We wish we had someone to celebrate the victories and mourn the losses with us. Since remarrying, I have come to realize just how much I value having someone to run to in big times…and in the small ones. How many times have I run to my husband to share the award my son has won? Or how many times have I told him about the fears I have for my daughter?
Don’t take that for granted. Single parents can share with friends and other family, but to have that other person who has the same type of love for your kids, another person who values that child as only a parent can. No words can express what it means.
Make sure your kids know our kids are not less than just because our family looks different from yours. A recently widowed 30-something mom shared this one with me. Kids don’t always understand why families only have one parent, and they can sometimes say some very hurtful things to the kids.
No matter the reason there’s only one parent, share with your children how special these kids are, how much they need love and compassion. They’ve experienced loss no child should ever face. They may have a smile on their faces, but inside they are a mess of emotions. They need people to love and support them because their single parent home is a constant reminder of the loss they have experienced.
There’s never enough. Never enough money. Never enough time. We would love to go out with the girls for the evening, but we feel guilty leaving our kids even if it’s just for the evening. Even if we can make the schedule work, we probably don’t have the extra money to spend in such a frivolous manner.
If we choose to move forward, please don’t judge us. You don’t know the details. Maybe you watched us suffer through the death of a spouse or a messy divorce, and you think we need more time to heal before we move forward. Maybe you think we should be focused on our kids right now.
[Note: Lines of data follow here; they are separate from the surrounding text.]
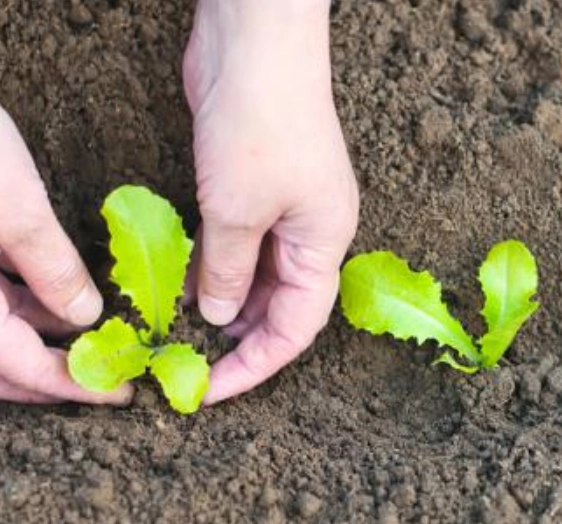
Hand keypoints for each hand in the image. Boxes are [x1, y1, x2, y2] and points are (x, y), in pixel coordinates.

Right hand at [0, 109, 131, 404]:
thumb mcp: (12, 205)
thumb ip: (49, 266)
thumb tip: (85, 317)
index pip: (17, 368)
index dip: (73, 385)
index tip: (121, 396)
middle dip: (52, 377)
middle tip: (108, 378)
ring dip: (36, 344)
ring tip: (93, 340)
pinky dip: (17, 310)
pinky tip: (54, 301)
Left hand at [184, 0, 357, 404]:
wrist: (256, 42)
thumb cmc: (262, 122)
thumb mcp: (235, 210)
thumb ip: (226, 272)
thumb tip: (216, 315)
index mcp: (325, 243)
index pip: (297, 326)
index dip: (256, 364)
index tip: (211, 390)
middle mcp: (313, 233)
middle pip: (281, 306)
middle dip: (238, 339)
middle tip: (190, 366)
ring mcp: (287, 209)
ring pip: (258, 277)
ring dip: (223, 304)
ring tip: (181, 333)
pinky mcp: (258, 188)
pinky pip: (240, 244)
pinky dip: (215, 267)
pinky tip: (185, 285)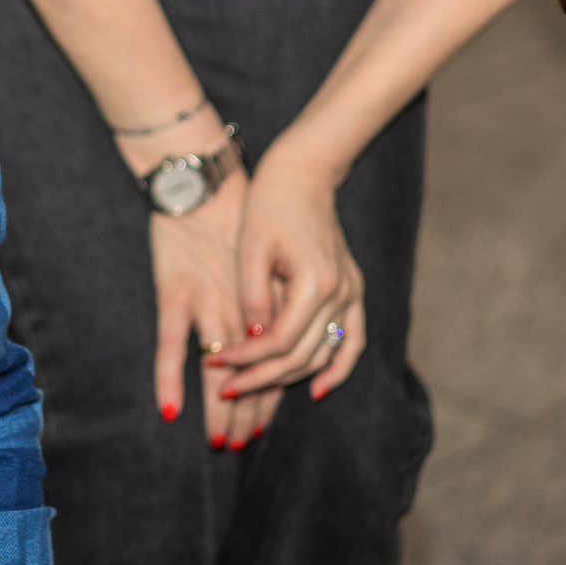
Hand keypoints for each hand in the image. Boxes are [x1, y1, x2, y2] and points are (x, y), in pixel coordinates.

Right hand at [150, 170, 268, 446]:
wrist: (203, 179)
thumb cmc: (236, 213)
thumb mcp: (265, 256)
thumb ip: (274, 295)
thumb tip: (278, 336)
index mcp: (265, 300)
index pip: (276, 360)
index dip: (270, 394)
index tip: (262, 425)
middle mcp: (242, 306)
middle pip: (252, 372)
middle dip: (248, 413)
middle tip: (240, 444)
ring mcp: (207, 302)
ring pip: (219, 370)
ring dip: (221, 410)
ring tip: (220, 442)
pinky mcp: (174, 292)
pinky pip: (170, 346)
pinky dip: (170, 379)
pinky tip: (171, 412)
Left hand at [206, 131, 365, 413]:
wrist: (302, 174)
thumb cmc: (268, 205)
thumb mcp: (249, 249)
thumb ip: (253, 297)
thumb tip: (252, 340)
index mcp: (316, 282)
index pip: (279, 341)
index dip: (245, 359)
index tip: (213, 363)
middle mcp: (341, 292)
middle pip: (302, 356)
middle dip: (260, 377)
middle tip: (225, 389)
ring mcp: (351, 293)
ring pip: (324, 355)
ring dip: (288, 377)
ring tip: (252, 387)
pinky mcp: (352, 291)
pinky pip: (352, 341)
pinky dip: (338, 367)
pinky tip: (316, 389)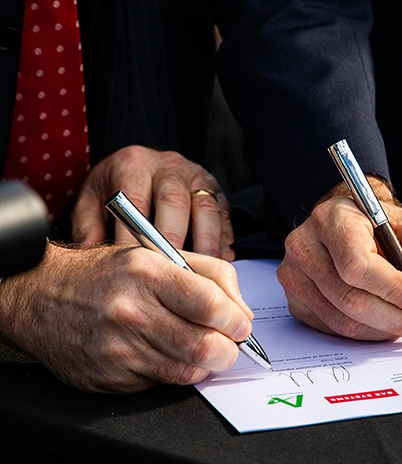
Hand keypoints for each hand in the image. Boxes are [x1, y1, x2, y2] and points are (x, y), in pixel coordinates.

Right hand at [0, 243, 252, 392]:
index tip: (241, 326)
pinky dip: (172, 373)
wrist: (40, 297)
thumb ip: (210, 276)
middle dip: (228, 351)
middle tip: (228, 346)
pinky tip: (162, 355)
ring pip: (187, 372)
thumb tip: (243, 313)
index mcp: (147, 273)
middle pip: (205, 347)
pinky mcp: (108, 378)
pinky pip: (161, 385)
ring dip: (203, 364)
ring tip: (197, 348)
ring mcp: (116, 349)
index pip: (211, 305)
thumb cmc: (107, 275)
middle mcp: (129, 311)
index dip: (236, 321)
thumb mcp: (158, 255)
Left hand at [72, 145, 234, 260]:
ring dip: (205, 244)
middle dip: (174, 241)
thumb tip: (93, 257)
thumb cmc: (114, 191)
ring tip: (201, 275)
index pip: (136, 201)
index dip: (137, 236)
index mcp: (134, 164)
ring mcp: (197, 177)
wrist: (138, 169)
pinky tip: (219, 265)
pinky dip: (224, 242)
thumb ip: (89, 229)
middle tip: (171, 274)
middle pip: (175, 202)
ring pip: (206, 208)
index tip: (137, 267)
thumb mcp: (91, 203)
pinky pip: (225, 217)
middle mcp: (169, 166)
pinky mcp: (218, 192)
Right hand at [276, 178, 401, 339]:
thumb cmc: (380, 227)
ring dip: (381, 328)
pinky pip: (332, 328)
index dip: (392, 289)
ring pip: (342, 320)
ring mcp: (295, 275)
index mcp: (333, 219)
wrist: (349, 227)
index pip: (357, 265)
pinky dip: (363, 332)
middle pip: (350, 298)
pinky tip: (380, 320)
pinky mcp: (295, 300)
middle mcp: (305, 246)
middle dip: (392, 316)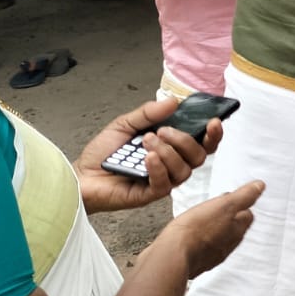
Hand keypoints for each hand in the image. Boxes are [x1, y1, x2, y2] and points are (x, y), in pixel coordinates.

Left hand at [74, 97, 223, 215]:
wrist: (81, 175)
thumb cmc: (104, 154)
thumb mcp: (125, 125)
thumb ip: (149, 113)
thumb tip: (173, 101)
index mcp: (172, 147)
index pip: (202, 142)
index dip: (213, 134)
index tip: (213, 121)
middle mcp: (172, 164)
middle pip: (199, 156)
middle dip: (184, 140)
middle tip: (162, 131)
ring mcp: (164, 180)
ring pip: (184, 170)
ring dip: (168, 152)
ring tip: (146, 143)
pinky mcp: (151, 194)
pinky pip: (165, 183)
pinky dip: (159, 168)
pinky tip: (147, 158)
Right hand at [163, 182, 264, 278]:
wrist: (172, 255)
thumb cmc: (196, 229)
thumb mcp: (224, 205)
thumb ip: (244, 196)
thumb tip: (260, 186)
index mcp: (237, 230)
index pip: (248, 215)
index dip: (240, 204)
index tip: (230, 198)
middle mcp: (228, 245)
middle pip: (235, 228)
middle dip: (229, 218)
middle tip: (217, 209)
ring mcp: (212, 255)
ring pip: (219, 239)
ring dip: (214, 230)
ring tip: (203, 221)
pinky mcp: (196, 262)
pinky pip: (203, 251)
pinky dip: (201, 242)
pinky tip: (191, 237)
Ultimately, you don’t know where we are, the work God has done in us. You have to trust us, trust that we are doing our best to walk with God, to hear His voice, to be obedient. Let us live our lives. We will make mistakes, and we pray God gives us the ability to admit our mistakes. But maybe, just maybe, God has given us the freedom to move forward.
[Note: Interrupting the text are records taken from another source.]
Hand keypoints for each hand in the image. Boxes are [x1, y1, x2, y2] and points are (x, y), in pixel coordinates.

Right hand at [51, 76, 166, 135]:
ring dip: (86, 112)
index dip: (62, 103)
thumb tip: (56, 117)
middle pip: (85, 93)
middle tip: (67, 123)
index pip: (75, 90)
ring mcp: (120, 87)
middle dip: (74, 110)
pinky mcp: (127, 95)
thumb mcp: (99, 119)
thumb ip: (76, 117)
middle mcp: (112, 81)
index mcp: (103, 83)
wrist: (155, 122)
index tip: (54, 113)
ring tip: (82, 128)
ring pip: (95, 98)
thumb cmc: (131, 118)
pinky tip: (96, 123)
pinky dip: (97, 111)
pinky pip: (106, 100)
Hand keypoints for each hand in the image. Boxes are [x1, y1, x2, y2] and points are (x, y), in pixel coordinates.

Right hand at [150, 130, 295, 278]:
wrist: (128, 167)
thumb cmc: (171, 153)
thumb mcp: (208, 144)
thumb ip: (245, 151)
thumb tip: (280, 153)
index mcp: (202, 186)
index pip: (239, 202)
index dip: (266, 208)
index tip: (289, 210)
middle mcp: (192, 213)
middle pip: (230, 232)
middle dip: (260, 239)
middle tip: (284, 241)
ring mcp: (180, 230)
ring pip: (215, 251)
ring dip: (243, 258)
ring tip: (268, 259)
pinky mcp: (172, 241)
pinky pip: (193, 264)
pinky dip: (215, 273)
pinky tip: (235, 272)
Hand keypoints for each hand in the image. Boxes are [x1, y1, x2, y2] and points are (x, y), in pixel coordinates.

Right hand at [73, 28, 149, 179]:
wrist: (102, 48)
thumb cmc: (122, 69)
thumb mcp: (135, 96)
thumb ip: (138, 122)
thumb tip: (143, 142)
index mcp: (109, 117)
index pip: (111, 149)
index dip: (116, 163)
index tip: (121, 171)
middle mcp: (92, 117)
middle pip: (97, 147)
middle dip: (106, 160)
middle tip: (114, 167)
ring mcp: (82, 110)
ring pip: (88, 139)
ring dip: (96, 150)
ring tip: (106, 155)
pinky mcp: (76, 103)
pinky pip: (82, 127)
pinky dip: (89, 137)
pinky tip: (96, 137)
Sometimes, we just need a hug. I never dreamed I would miss physical touch so much. But I did! I longed to just have someone wrap their arms around me and give me a big bear hug! Everyone could use a hug!
Being a single parent is a rewarding journey. As hard as it is, there’s a bond between a single parent and his/her kids. How many nights did my teenager lie in bed with me until way past my bedtime, sharing his heart with me? How many times did my daughter give me the words of encouragement no one else could? How many times did my sweet kids see me struggling with something and step in to alleviate the burden?
As hard as those years were, I wouldn’t trade the journey for anything. My kids and I have a tight bond, a mutual respect few others can understand.
For those of you who are married, please look around. Maybe it’s time to find a fresh perspective on that single mom sitting alone at the soccer game. Maybe it’s time to get to know the young widower down the street, to see what you can do to help him out. Maybe it’s time to talk to your kids about the pain and loss those sweet girls in their class have experienced.
Maybe it’s time to look at single parents with the eyes of Christ, eyes that pour out compassion and love. Maybe it’s time to look after the orphan and widow in their distress (James 1:27).